The International Monetary Fund (IMF) has warned George Osborne that accelerating house prices and low productivity pose the greatest threat to the UK’s economic recovery.
It said rising property values could leave households more vulnerable to income and interest rate shocks.
It also called on the Bank of England to enact policy measures “early and gradually” to avoid a housing bubble.
In April, the IMF said the UK economy would grow by 2.9% in 2014.
The Fund’s annual health check of the UK economy found it has “rebounded strongly and growth is becoming more balanced” adding economic growth would “remain strong this year.”
It is a significant turnaround from last year when the IMF’s chief economist Oliver Blanchard appeared to have a public falling out with the chancellor after he criticised the government’s austerity policies.

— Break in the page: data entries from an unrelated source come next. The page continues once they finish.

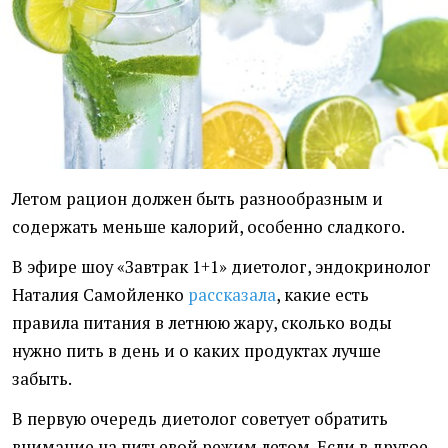
Летом рацион должен быть разнообразным и
содержать меньше калорий, особенно сладкого.
В эфире шоу «Завтрак 1+1» диетолог, эндокринолог
Наталия Самойленко
рассказала
, какие есть
правила питания в летнюю жару, сколько воды
нужно пить в день и о каких продуктах лучше
забыть.
В первую очередь диетолог советует обратить
внимание на питьевой режим летом. Если в другое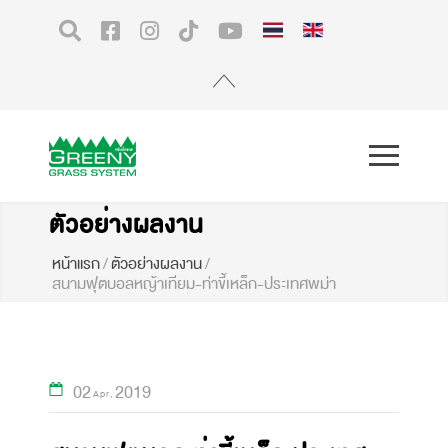
ตัวอย่างผลงาน
หน้าแรก
/
ตัวอย่างผลงาน
/
สนามฟุตบอลหญ้าเทียม-ท่าขี้เหล็ก-ประเทศพม่า
02
2019
Apr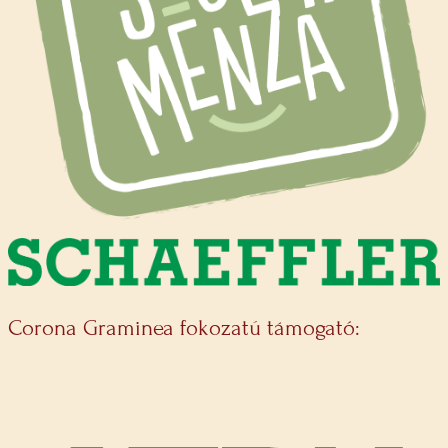
Corona Graminea fokozatú támogató:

This year IMF managing director Christine Lagarde admitted the Fund “got it wrong” in its assessment adding that while the UK’s economic recovery began with consumer spending, it was now rebalancing towards an “investment-led recovery”.
The Bank of England’s Financial Policy Committee (FPC) is due to meet later in June and could announce measures to control mortgage lending.
In May, 25% taxpayer-backed Lloyds Banking Group said it would limit its mortgage lending to four times a borrower’s income on loans above £500,000.
On Tuesday, Royal Bank of Scotland – which remains 80% taxpayer-owned – said it would also restrict the amount it advanced to mortgage borrowers.